Diplocardia longa

Scientific classification
- Kingdom: Animalia
- Phylum: Annelida
- Clade: Pleistoannelida
- Clade: Sedentaria
- Class: Clitellata
- Order: Opisthopora
- Suborder: Lumbricina
- Family: Acanthodrilidae
- Genus: Diplocardia
- Species: D. longa
- Binomial name: Diplocardia longa Moore, 1904

= Diplocardia longa =

- Genus: Diplocardia
- Species: longa
- Authority: Moore, 1904

Species of annelid worm

Diplocardia longa is a species of earthworm native to North America. It was first described by the American zoologist John Percy Moore in 1904. The type locality is Hawkinsville, Georgia. This worm has bioluminescent properties; its body fluids and the sticky slime it exudes when stimulated emit a bluish glow.

==Description==
Diplocardia longa can grow to a length of about 275 mm when moderately extended and a diameter of 5 mm at segment 7 and 4 mm behind the clitellum. The number of segments varies between about 270 and 330. It is slender and cylindrical, slightly tapering at both ends. At the posterior end it swells slightly into a club-shape before narrowing to the anal opening. The two ends of the worm are brown, the clitellum reddish-brown and the rest of the body is a rather dull salmon pink.
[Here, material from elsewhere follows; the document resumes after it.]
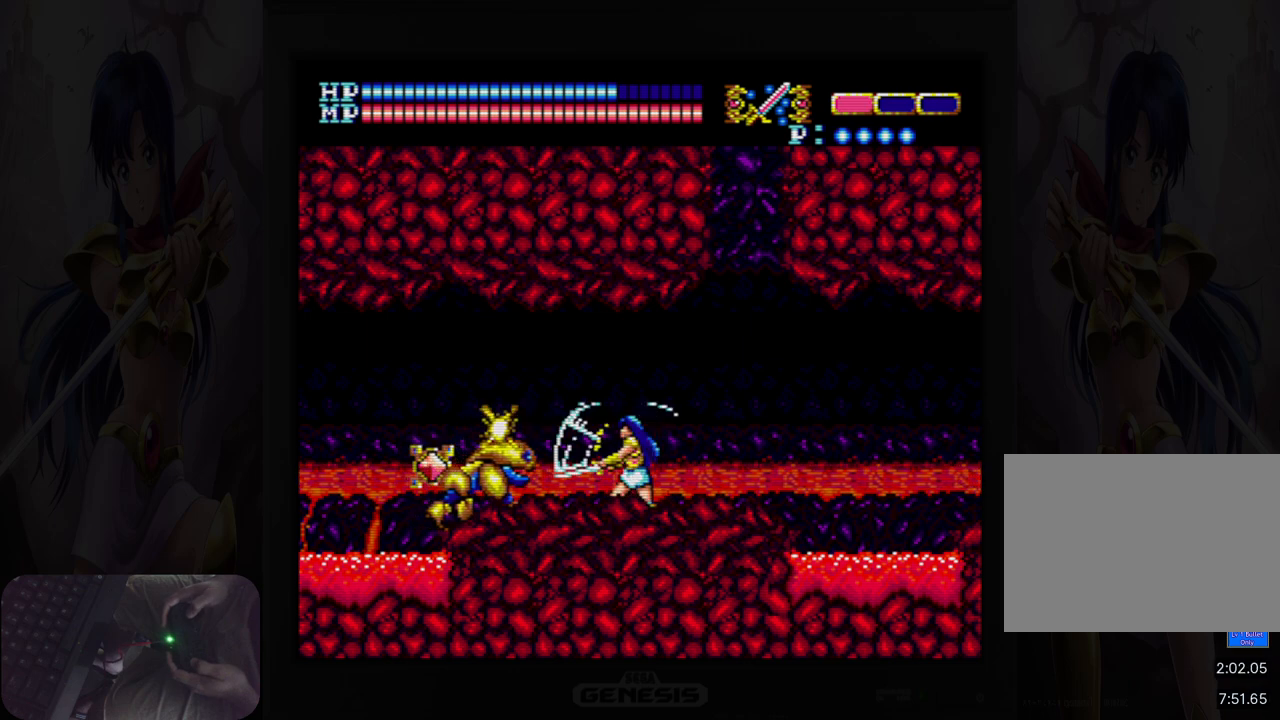
{"buttons": ["B"], "events": [[150, "B", "down"], [250, "B", "up"], [267, "DPAD_LEFT", "up"], [450, "B", "down"]]}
The skin is translucent and the veins can be seen distinctly in the less-pigmented regions.

==Bioluminescence==
This worm produces bioluminescent mucus, its family Acanthodrilidae being one of three families of oligochaetes that exhibit bioluminescence. The light is produced in the coelomic fluid and is emitted when a luciferin called N-isovaleryl-3-amino-propanal is acted on by a peroxidase-like luciferase. This is a copper-containing protein which reacts with the hydrogen peroxide that is produced by another enzyme in the presence of oxygen. Strong stimulation of the worm causes fluid to be exuded from the worm's mouth, dorsal pores and anus. Light is emitted by certain large cells in this fluid when they rupture, and the worm is visible as a dark silhouette against the luminous slime. It has been suggested that when the worm is attacked by a predator such as the eastern mole, it can writhe and squirm and produce the slime, perhaps causing the mole to retreat from the bright light while the worm escapes.